A friend has pointed out to me that March 26th was the 72nd birthday of HM Margareta Custodian of the Crown of Romania and was also the 140th anniversary of the proclamation of Romania as an independent Kingdom in 1881 under King Carol I, who had been Prince of the united principalities of Moldavia and Wallachian since 1866. At the the cost of losing part of Moldavia to Russia at the Congress of Berlin in 1878 they had then become independent of Ottoman suzerainty. After the Great War the Kingdom expanded to recover what is now Moldova together with gaining Transylvania. 1940 and 1945 saw further border changes.
There is an online biography of HM Margareta at Margareta of Romania
I have copied the following piece about the Royal arms from A Royal Heraldry. There is a much more detailed account at Coat of arms of Romania
The Romanian Royal Coat of Arms as adopted in 1921 represents the regions of Romania with the Hohenzollern Family Coat of Arms (Quarterly white and black). King Michael's grandfather, King Ferdinand, was born a prince of Hohenzollern-Sigmaringen before succeeding his uncle King Carol I shortly after the start of World War I in 1914.
On top of the achievement as a whole is an heraldic crown in the Continental style. On top of the Shield, however, is a representation of the Steel Crown, the coronation Crown of Romania. This was made for King Carol I of Romania and was forged at the Army Arsenal in Bucharest from the steel of a cannon captured by the Romanian Army from the Ottomans during the War of Independence (1877-1878). Carol I chose steel, rather than gold, to symbolize the bravery of the Romanian soldiers.

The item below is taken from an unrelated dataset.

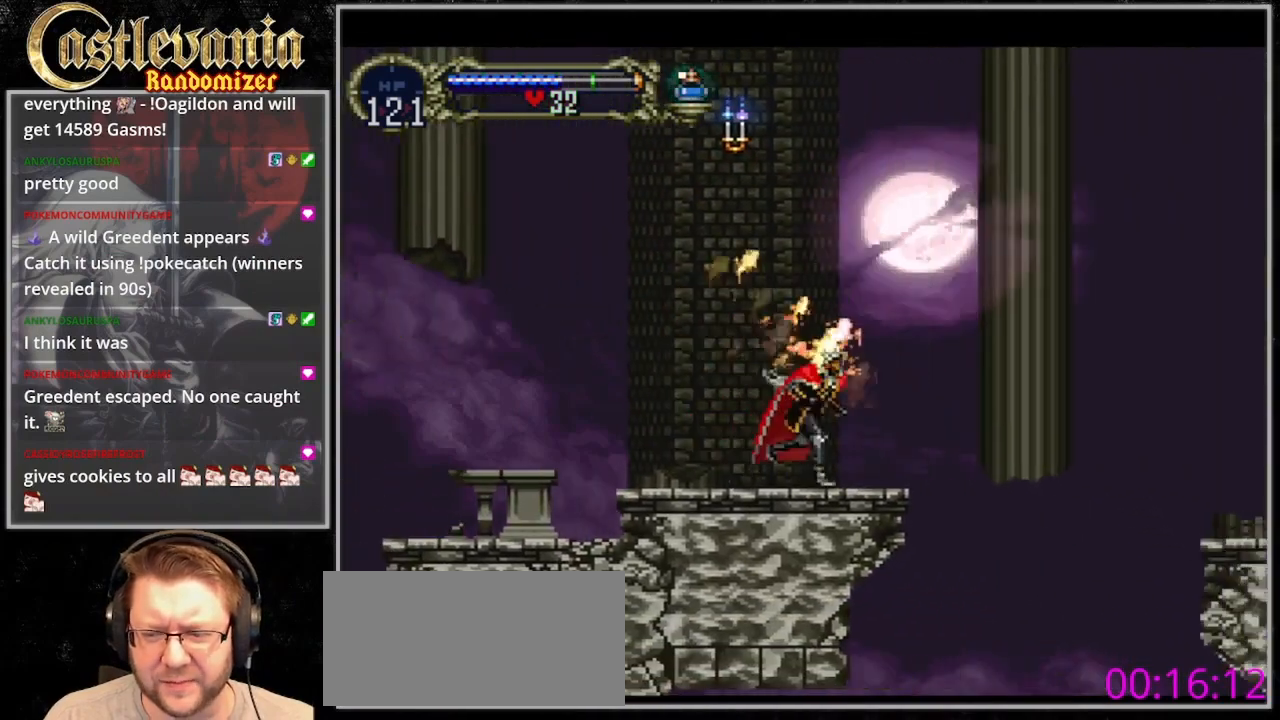
{"dt_ms": 500, "buttons": ["CROSS", "DPAD_RIGHT"], "events": [[333, "CROSS", "down"]]}
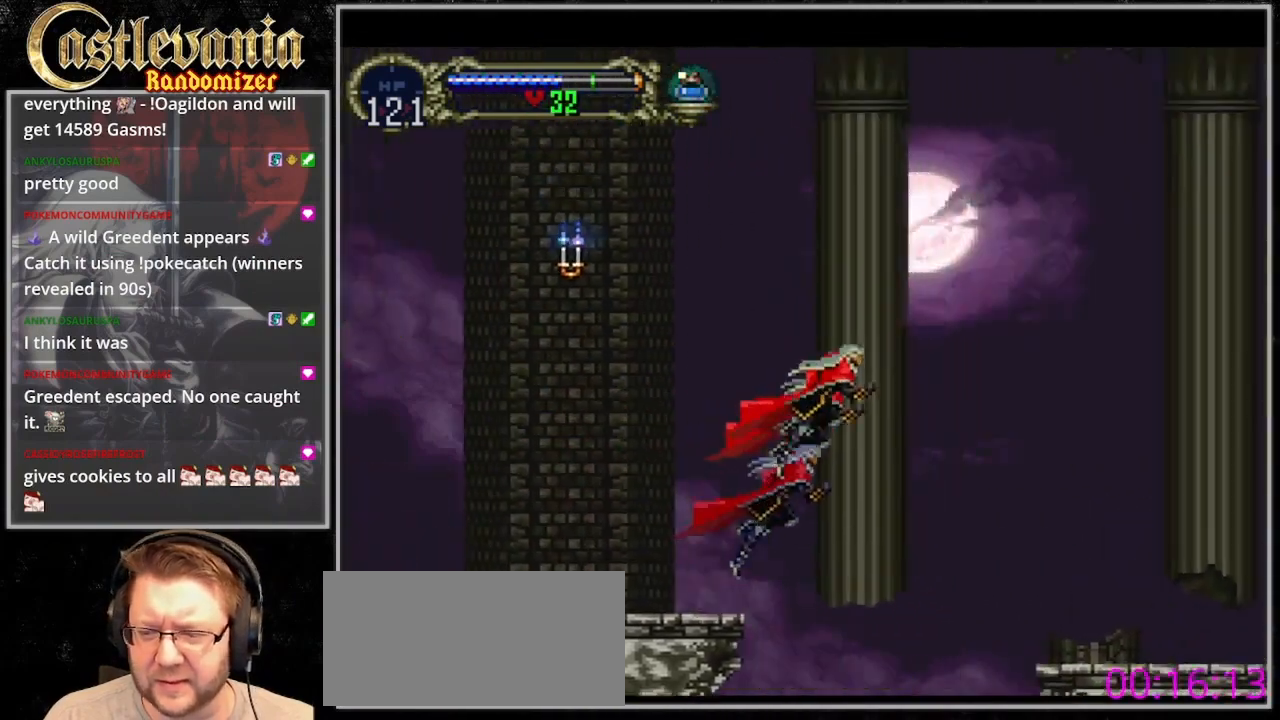
{"dt_ms": 500, "buttons": ["CROSS", "DPAD_RIGHT"], "events": []}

He received it during the ceremonies of his coronation and of the proclamation of Romania as a kingdom in 1881. It was used again in 1922 at the coronation of King Ferdinand I and Queen Maria as sovereigns of Romania, which took place in Alba-Iulia and also during the coronation and anointing as King of Michael I by the Orthodox Patriarch of Romania, Nicodim Munteanu, in the Patriarchal Cathedral of Bucharest, on the day of his second accession, September 6, 1940.